▶ _Required action_
The answer must be the number of lines in the listing below that contain "Table", and nothing else.

▶ _Data excerpts_
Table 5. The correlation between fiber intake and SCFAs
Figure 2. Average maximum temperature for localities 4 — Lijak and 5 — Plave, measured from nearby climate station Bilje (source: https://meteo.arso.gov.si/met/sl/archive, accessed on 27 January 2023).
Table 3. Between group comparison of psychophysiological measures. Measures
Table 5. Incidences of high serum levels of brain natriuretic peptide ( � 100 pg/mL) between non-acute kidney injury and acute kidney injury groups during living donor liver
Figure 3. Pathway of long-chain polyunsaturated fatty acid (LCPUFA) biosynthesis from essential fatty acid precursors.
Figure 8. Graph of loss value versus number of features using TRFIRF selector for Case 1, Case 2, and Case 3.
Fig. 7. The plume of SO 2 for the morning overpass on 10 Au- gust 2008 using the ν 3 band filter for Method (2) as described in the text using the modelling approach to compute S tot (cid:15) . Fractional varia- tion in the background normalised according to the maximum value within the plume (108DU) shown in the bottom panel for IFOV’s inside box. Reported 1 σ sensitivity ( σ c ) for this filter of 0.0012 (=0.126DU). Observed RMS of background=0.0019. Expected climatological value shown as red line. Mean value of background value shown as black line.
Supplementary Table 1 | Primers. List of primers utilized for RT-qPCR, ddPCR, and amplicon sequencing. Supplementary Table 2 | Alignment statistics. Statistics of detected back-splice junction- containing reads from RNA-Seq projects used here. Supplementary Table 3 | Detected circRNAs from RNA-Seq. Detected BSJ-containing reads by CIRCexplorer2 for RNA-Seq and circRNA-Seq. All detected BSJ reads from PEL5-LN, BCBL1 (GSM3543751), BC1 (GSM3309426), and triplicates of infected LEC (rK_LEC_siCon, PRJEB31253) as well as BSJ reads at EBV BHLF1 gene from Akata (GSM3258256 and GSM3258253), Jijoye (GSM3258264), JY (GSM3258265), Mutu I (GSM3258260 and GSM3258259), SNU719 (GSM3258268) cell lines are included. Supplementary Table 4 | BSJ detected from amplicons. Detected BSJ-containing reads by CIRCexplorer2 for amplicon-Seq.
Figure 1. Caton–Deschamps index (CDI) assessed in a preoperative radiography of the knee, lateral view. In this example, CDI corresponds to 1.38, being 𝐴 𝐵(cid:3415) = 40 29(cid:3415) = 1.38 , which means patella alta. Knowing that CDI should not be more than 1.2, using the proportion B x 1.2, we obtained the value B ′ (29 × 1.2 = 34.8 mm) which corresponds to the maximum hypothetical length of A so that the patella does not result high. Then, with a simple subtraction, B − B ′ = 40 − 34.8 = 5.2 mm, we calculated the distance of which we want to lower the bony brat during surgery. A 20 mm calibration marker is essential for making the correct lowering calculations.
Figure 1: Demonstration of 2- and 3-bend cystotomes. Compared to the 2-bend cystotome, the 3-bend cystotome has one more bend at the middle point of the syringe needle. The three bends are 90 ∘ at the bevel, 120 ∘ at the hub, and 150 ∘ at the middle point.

▶ _Task response_
4